Em 2014, um passo adiante foi dado quando o México aprovou um Protocolo judicial federal para tratar a violência política baseada em gênero contra a mulher (e o atualizou em 2017), tendo como principal autoridade o Tribunal Eleitoral. A ONU Mulheres México também contribuiu para o desenvolvimento de um Protocolo modelo para abordar a violência política contra as mulheres com base no gênero alinhada com o protocolo federal, para o estado de Oaxaca, que estimulou outros protocolos estaduais no país.

“O protocolo é como uma declaração política reconhecendo que há um problema e há instituições dispostas a agir…” diz a especialista em política e gênero Mónica Maccise Duayhe, Chefe da Unidade de Igualdade de Gênero e Não Discriminação do Instituto Nacional Eleitoral do México. “Pelo menos nos permite coordenar e temos um instrumento homogêneo. Mas o protocolo não é suficiente. Precisamos de mecanismos adicionais para suprir as lacunas ”.

Apesar de ter mais de 4.000 candidatas para os vários níveis de governo nas recentes eleições de julho de 2018, Maccise Duayhe aponta que apenas 38 casos de violência política com base no género foram reportados a nível nacional, dos quais apenas três resultaram em medidas de proteção. Ela acredita que mais mulheres denunciariam tal violência se houvesse uma lei, ou sanções mais vigorosas em funcionamento.
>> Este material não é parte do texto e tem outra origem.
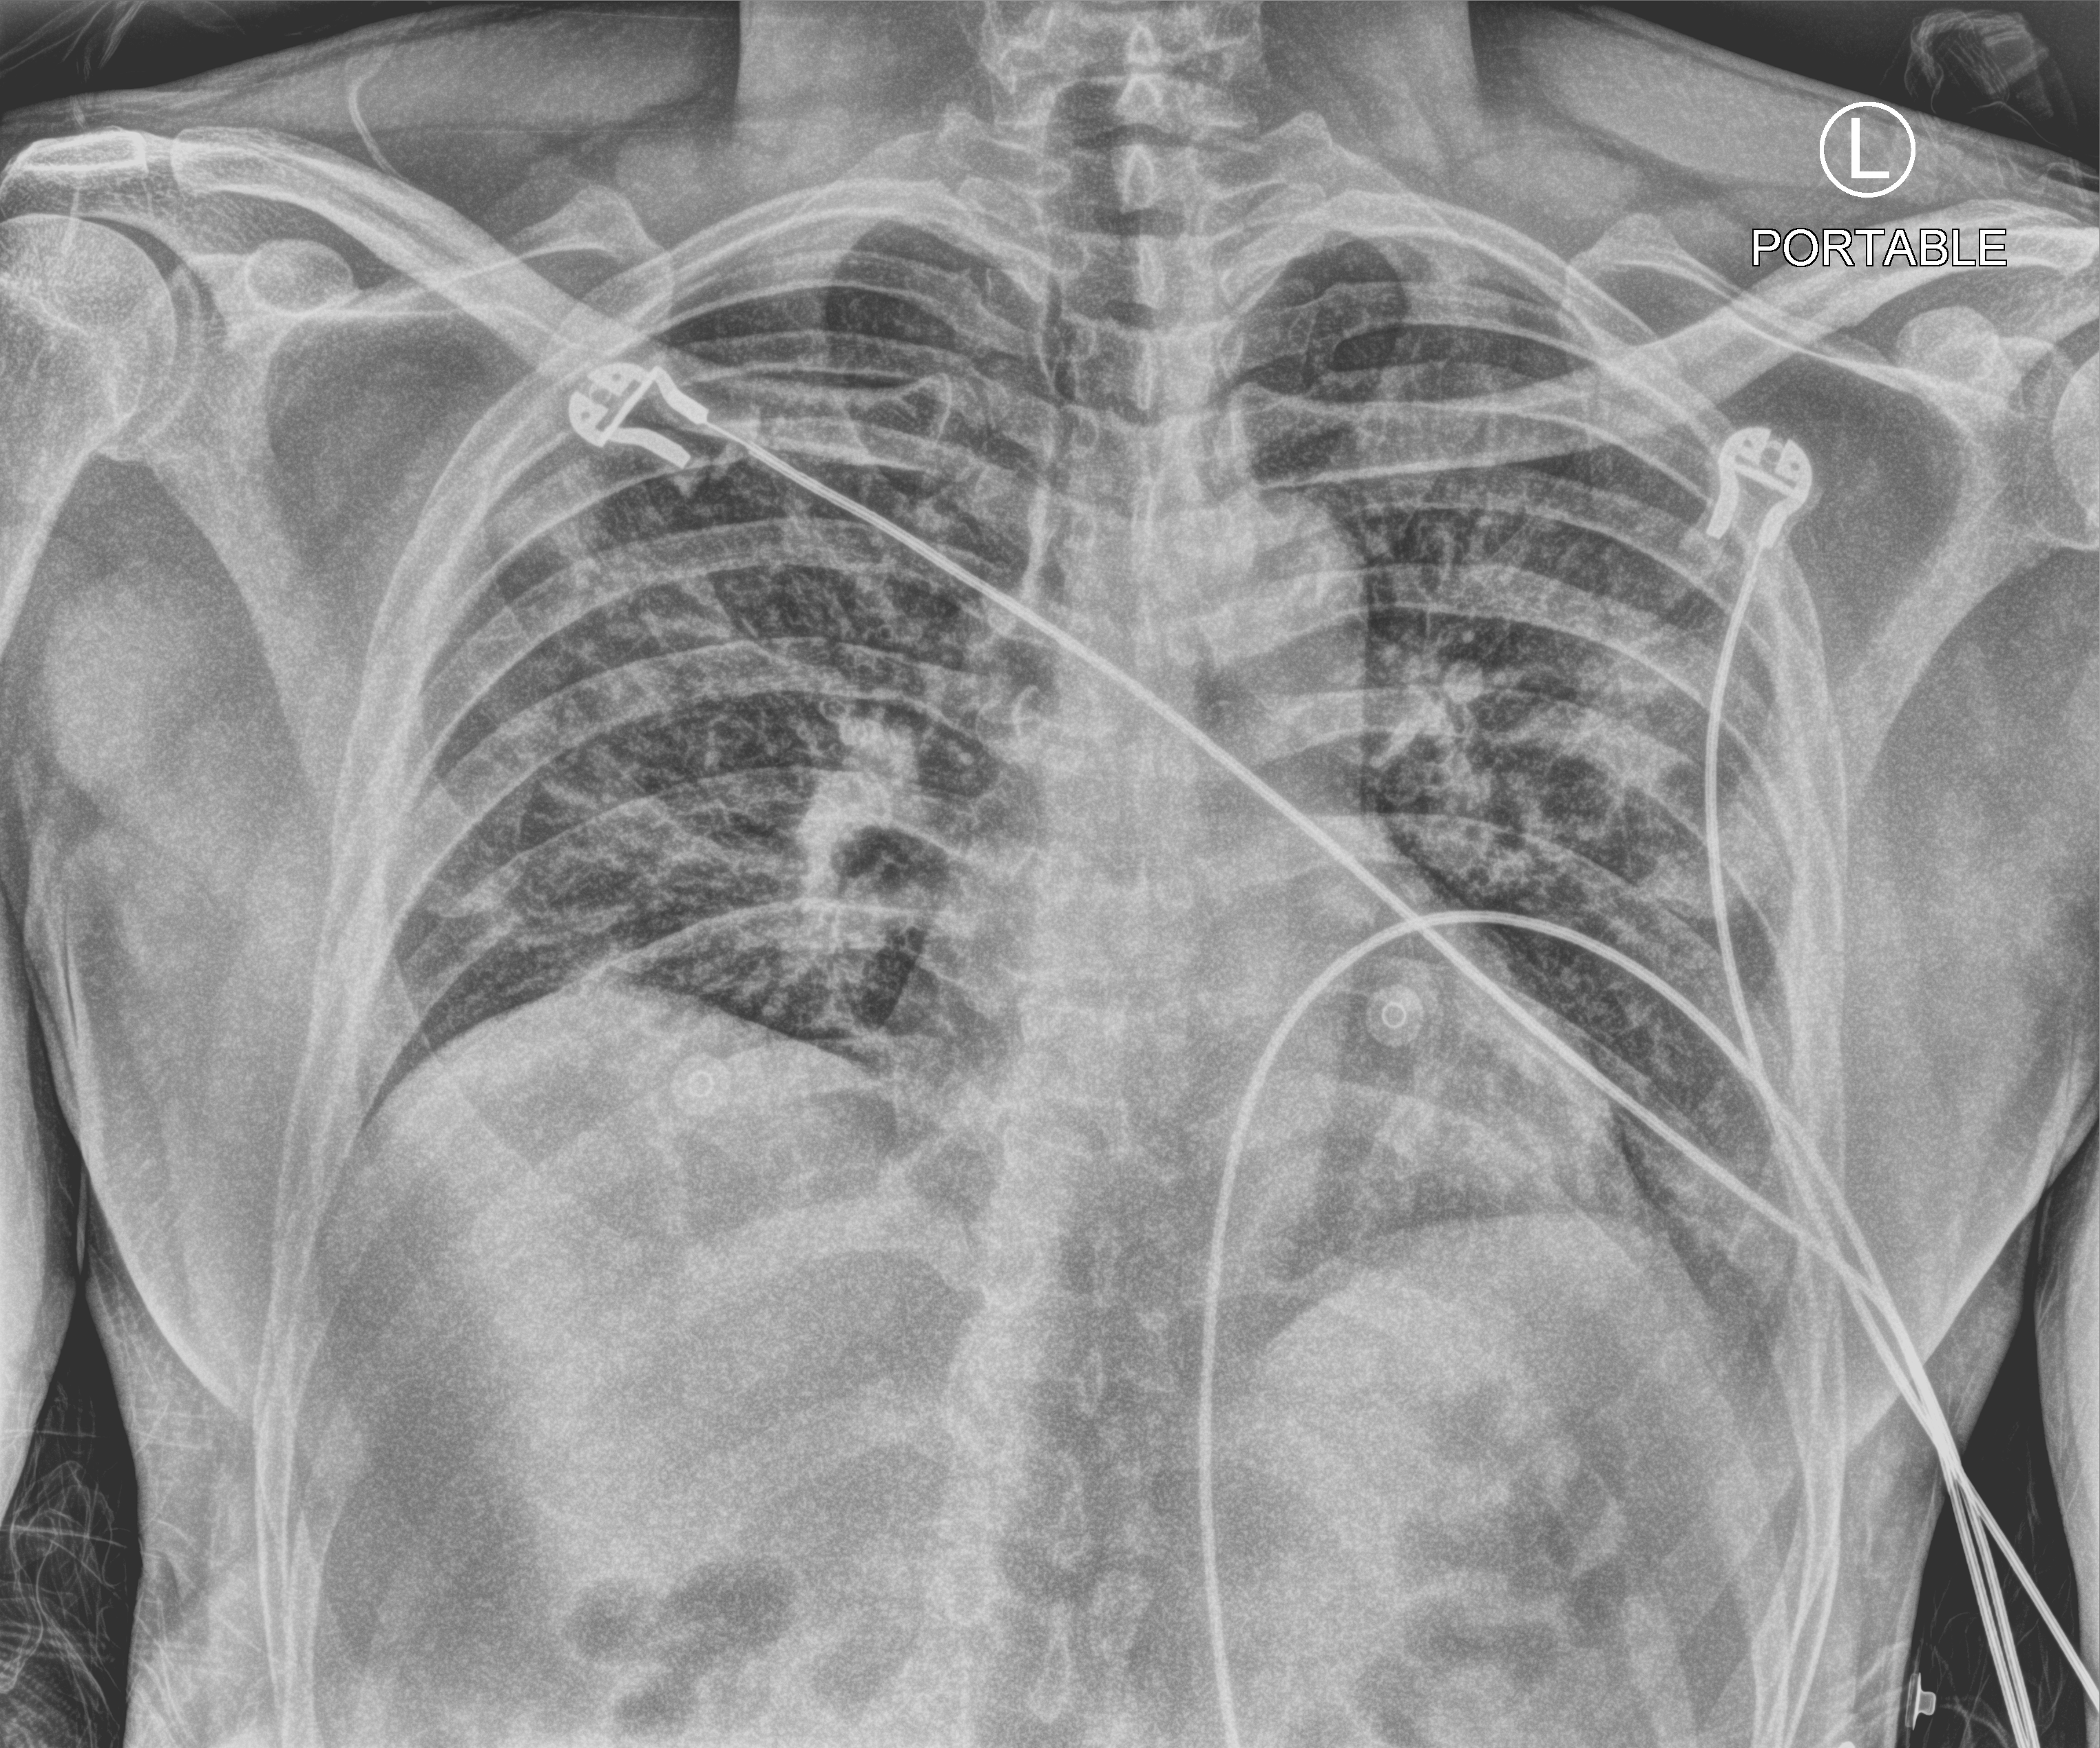
Portable chest radiograph. Patient hospitalised with COVID-19; male, aged 18–59 years.
Admission-level facts for this patient (not findings on this image; timing relative to this image not recorded): admitted to intensive care during this hospital stay: no; length of hospital stay: 2 days; mechanically ventilated during this hospital stay: no.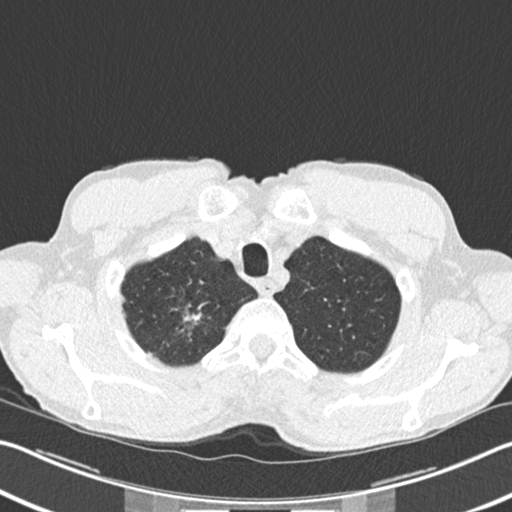
Low-dose screening chest CT, one axial slice. Slice 196 of 220 in the series (ordered by position). 120 kVp. Lung window (W 1500 / L -600 HU). 2 mm slice thickness. 512 × 512 image matrix, field of view 342 × 342 mm.
Structures marked on this image (outlined manually by an expert reader):
- lesion 1 (tumor, upper lobe of right lung): bounding box <183,313,202,325> (left, top, right, bottom; pixels)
“Mas você não pode confiar apenas na mudança legislativa, ou em um mecanismo ou protocolo”, diz ela. “Precisamos de melhor coordenação institucional. Nós precisamos treinar juízes. É um processo.”

Maccise Duayhe, que também liderou o Programa de Igualdade de Gênero para a Suprema Corte do México, ajudou a conseguir o compromisso de nove partidos políticos mexicanos para se juntarem à campanha HeForShe da ONU Mulheres antes das últimas eleições. Eles se comprometeram a promover os direitos das mulheres em suas plataformas, garantir a paridade em suas diretivas e combater a violência política baseada no gênero.

A ONU Mulheres México trabalhou para fortalecer as capacidades de governos, organizações da sociedade civil e mulheres políticas, por meio de fóruns de treinamento regional e sua participação em espaços como o Observatório para a Participação Política das Mulheres e o Grupo de Trabalho sobre Violência Política contra Mulheres.

De volta a Oaxaca, Zepeda Lagunas está entre as 23 mulheres (vis-à-vis 19 homens) que agora compõem a maioria do Congresso do Estado de Oaxaca.

As eleições de julho do último ano tiveram um número recorde de mulheres eleitas em todo o México, incluindo 48,2% da câmara baixa do Congresso federal e 49,2% do Senado – a terceira e quarta maior taxa global.

“Queremos iniciar uma escola de treinamento para o empoderamento político das mulheres nos 41 municípios do meu distrito”, diz Zepeda Lagunas. “Nós também queremos tipificar a violência contra as mulheres na política, porque as sentenças não estão sendo executadas nos poucos julgamentos que foram iniciados…

Aos poucos, estamos seguindo em frente, e sinto que tem valido a pena.”